Incident Report for LiftIgniter

Resolved

Google has confirmed at https://status.cloud.google.com/incident/cloud-networking/19009 that the networking issue is resolved and that they will post a detailed report. Since all our alerts have also resolved and our systems have been stable for the past few hours, we are marking the incident resolved as well.

Posted Jun 03, 2019 - 00:39 UTC

Monitoring

Our systems have been stable for 40 minutes now, but we are still waiting for Google to confirm in https://status.cloud.google.com/incident/cloud-networking/19009 that they have fixed the issue on their end before we consider this issue resolved.

Posted Jun 02, 2019 - 21:05 UTC

Update

The services have returned again to a fully functional state in both regions. However, we are still waiting for more details from Google Cloud regarding the networking issue at https://status.cloud.google.com/incident/cloud-networking/19009

Posted Jun 02, 2019 - 20:17 UTC

Identified

We noticed a recurrence of the problem in US West (previously, the problem had been more severe in US East) and are applying the same emergency fix on US West. We expect to return to fully functional status in 10 to 15 minutes.

Also, Google Cloud has clarified at https://status.cloud.google.com/incident/cloud-networking/19003 that the issue is related to a larger networking issue (which is also what we originally saw evidence for). Their status page on the networking issue is at https://status.cloud.google.com/incident/cloud-networking/19009

Posted Jun 02, 2019 - 20:06 UTC

Monitoring

All our services appear to be fully functional again. However, we are still waiting for Google to share more details of the underlying issue at https://status.cloud.google.com/incident/compute/19003 so we can evaluate how much longer to closely monitor our systems and whether there may be any other impact missed by our alerts.

Posted Jun 02, 2019 - 19:59 UTC

Identified

Google Cloud has reported the issue with Google Compute Engine at https://status.cloud.google.com/incident/compute/19003

They appear to have recovered enough that we should be able to get our services to a fully functional state soon. However, because they continue to have degraded performance, we will keep an eye on the impact on our services.

Posted Jun 02, 2019 - 19:38 UTC

Investigating

We received alerts suggesting that our services in various regions are having trouble talking to each other as well as to external services. This is affecting the volume of traffic that is being successfully processed by all our endpoints under query.petametrics.com and api.petametrics.com and is also affecting the accessibility of the LiftIgniter Console.

These networking issues may be due to our cloud provider.
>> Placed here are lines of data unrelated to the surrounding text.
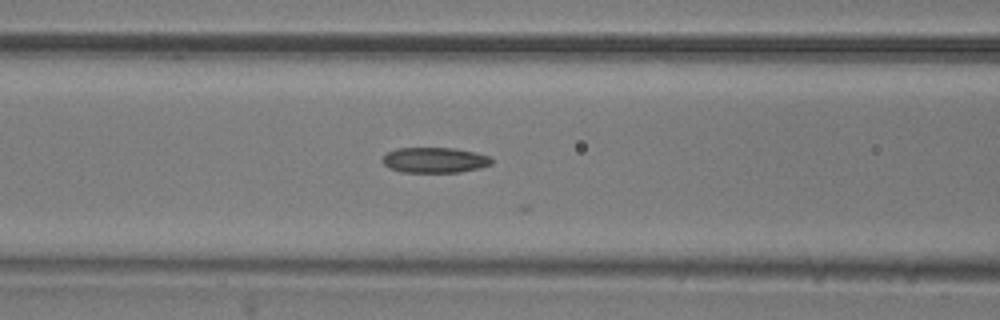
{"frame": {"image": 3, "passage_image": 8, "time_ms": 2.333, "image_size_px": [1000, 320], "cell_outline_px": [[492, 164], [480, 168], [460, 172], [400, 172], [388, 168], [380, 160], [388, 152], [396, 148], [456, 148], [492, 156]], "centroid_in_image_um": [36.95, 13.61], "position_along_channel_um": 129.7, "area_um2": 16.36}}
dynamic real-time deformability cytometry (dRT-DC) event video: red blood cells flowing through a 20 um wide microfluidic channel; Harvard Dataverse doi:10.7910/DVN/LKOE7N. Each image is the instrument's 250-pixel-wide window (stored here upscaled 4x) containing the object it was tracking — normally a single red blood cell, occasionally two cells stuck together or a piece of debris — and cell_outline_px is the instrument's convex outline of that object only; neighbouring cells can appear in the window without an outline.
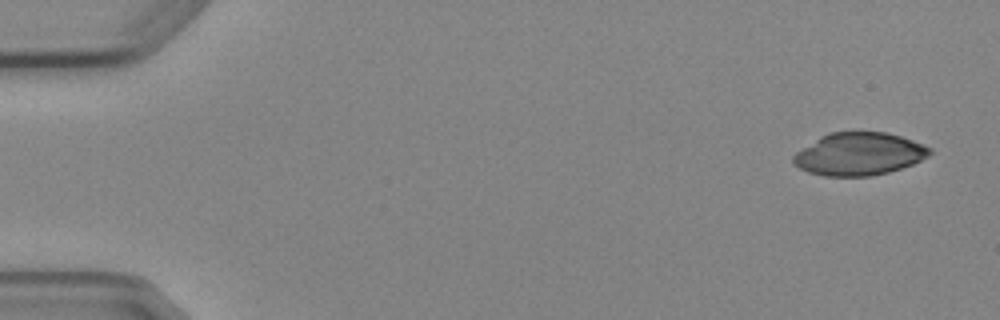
{"species": "Egyptian fruit bat (a non-hibernating species)", "species_latin": "Rousettus aegyptiacus", "temperature_condition": "cold", "stored_images_in_passage": 4, "camera_frame_rate_fps": 3000, "um_per_image_px": 0.085, "animal": {"sex": "female"}, "frame": {"image": 1, "passage_image": 1, "time_ms": 0.0, "image_size_px": [1000, 320], "cell_outline_px": [[932, 152], [928, 156], [912, 164], [888, 172], [872, 176], [824, 176], [808, 172], [792, 164], [792, 156], [796, 152], [820, 136], [828, 132], [888, 132], [912, 140], [932, 148]], "centroid_in_image_um": [72.99, 13.09], "position_along_channel_um": 12.0, "area_um2": 33.99}}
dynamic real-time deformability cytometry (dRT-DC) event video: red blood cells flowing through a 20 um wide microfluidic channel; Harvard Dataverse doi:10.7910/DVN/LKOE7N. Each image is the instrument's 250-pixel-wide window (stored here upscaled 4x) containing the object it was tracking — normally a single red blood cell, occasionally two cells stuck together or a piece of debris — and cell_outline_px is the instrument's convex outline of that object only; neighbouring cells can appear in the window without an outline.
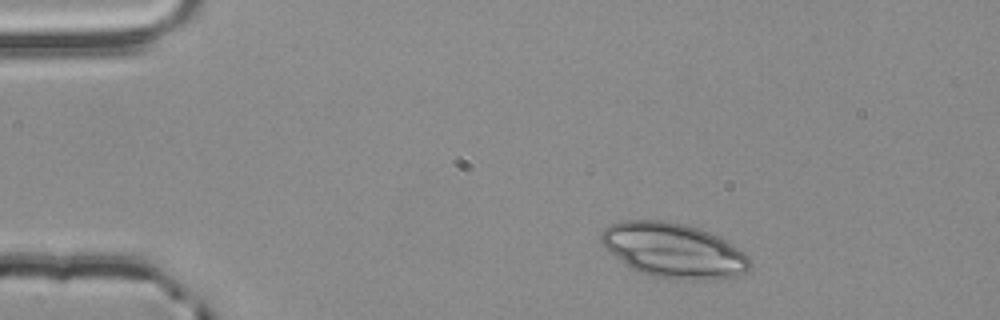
{"species": "common noctule bat (a hibernating species)", "species_latin": "Nyctalus noctula", "temperature_condition": "room temperature", "stored_images_in_passage": 2, "camera_frame_rate_fps": 3000, "um_per_image_px": 0.085, "animal": {"sex": "male", "body_mass_g": 20.4}, "frame": {"image": 1, "passage_image": 1, "time_ms": 0.0, "image_size_px": [1000, 320], "cell_outline_px": [[748, 268], [740, 276], [696, 280], [668, 280], [652, 276], [640, 272], [624, 264], [608, 252], [600, 240], [600, 232], [604, 228], [620, 220], [664, 220], [684, 224], [700, 228], [724, 240], [744, 252], [748, 256]], "centroid_in_image_um": [57.19, 21.29], "position_along_channel_um": 27.8, "area_um2": 47.51}}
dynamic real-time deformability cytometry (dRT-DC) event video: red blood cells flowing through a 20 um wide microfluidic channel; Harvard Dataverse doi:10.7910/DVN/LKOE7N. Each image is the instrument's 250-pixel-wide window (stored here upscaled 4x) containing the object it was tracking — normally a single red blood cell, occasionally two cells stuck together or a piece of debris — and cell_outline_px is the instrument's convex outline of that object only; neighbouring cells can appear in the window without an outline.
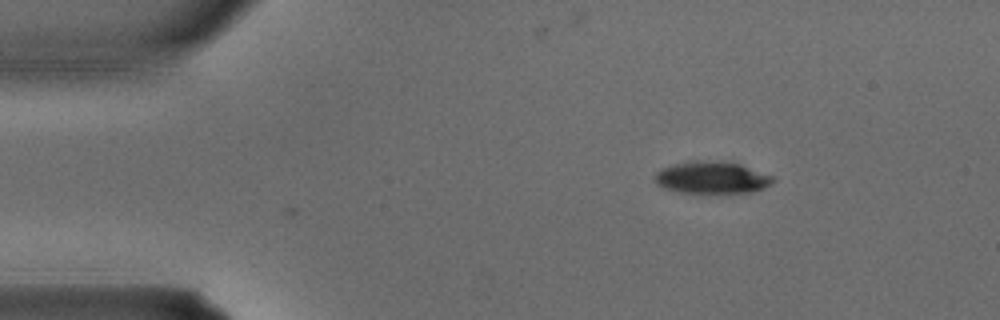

We are still investigating to mitigate the situation and assess the impact.

EDIT: After more investigation we are more confident that the issues are due to our cloud provider, Google Cloud, but are still waiting for them to report the issues on their Status page https://status.cloud.google.com It looks like others have also noticed the same issues with Google Cloud; see for instance https://twitter.com/GossiTheDog/status/1135260263316381696 https://twitter.com/phineyes/status/1135259372895031297 https://twitter.com/dripstatstatus/status/1135261993055600640

Posted Jun 02, 2019 - 19:02 UTC